§ **Source text**
-*-
Wrongly placed `model.train()` but training/validation losses/metrics all improving

jasperhyp · January 28, 2022, 3:24pm

Hi, I accidentally forgot to put model.train() within each epoch, and yet in each epoch my evaluation function calls model.eval(). Weirdly, the train & evaluation losses and metrics are all improving as training proceeds (which makes me omit this issue for a month), but when I extract the final node embeddings (I’m training a GNN) they are definitely not the well-trained one. Of course, everything is back to normal when I put model.train() back to the right place. Am a little bit confused.

Demo code:

main function

# main()

model.train()  # this is put in the wrong place!

for i in range(num_epoch):
    train(model, optim, ...)

edge_all_loader, node_embeddings = generate_train_batch(xxx)

with torch.no_grad():  # generate final embeddings for all nodes
    model.eval()
    out_all = model(edge_all_loader, node_embeddings, xxx)

while the train function looks like:

edge_train_loader, node_embeddings = generate_train_batch(xxx)
-*-
§ **What the task requires**
Put this sentence from the forum post about the misplaced model.train() call into Spanish: "Of course, everything is back to normal when I put model.train() back to the right place."

(Stored data entries)
-*-
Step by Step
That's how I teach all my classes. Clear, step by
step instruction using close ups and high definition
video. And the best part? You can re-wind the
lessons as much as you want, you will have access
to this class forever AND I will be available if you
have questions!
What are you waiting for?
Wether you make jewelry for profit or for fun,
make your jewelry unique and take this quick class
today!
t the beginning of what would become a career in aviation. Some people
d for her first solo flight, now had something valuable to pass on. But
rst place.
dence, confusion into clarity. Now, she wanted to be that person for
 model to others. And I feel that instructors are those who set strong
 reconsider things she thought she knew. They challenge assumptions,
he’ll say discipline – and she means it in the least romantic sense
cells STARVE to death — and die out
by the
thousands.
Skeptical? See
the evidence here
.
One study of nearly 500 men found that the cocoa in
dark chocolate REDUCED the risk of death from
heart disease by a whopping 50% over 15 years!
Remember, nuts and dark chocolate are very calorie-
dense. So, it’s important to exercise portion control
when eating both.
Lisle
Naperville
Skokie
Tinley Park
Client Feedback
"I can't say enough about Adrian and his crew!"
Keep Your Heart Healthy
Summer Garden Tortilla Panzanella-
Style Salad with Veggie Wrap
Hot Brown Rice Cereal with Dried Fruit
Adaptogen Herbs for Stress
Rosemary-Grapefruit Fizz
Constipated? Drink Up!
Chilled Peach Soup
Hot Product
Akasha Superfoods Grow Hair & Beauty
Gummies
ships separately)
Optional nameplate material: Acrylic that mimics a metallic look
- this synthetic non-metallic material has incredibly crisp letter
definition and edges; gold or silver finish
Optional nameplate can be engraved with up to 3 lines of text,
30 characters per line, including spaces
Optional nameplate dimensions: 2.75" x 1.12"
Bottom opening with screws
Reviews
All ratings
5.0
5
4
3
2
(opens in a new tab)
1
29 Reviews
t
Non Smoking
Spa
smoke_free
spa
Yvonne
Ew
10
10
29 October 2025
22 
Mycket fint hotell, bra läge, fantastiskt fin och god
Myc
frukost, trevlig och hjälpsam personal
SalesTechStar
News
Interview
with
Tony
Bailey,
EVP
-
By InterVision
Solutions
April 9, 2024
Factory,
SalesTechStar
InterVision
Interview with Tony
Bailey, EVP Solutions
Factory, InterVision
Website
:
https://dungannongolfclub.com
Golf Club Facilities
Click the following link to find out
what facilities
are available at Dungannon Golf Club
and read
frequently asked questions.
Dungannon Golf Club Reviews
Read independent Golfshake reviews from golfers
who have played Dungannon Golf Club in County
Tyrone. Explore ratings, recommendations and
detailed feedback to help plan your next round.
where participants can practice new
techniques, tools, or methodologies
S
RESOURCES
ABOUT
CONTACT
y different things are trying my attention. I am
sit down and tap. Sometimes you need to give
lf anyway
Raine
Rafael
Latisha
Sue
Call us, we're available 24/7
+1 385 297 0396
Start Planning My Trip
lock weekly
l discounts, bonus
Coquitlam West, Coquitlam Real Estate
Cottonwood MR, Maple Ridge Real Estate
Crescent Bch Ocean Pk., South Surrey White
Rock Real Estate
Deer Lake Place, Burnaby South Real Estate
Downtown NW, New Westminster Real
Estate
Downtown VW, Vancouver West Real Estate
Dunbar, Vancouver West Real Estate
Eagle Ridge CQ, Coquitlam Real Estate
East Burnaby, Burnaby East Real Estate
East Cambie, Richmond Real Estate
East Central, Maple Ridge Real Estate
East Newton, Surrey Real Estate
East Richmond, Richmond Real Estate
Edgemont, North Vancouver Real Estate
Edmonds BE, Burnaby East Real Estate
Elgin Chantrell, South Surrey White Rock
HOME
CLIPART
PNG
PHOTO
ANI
-*-
§ **Response to the exercise**
Por supuesto, todo vuelve a la normalidad cuando pongo model.train() de nuevo en el lugar correcto.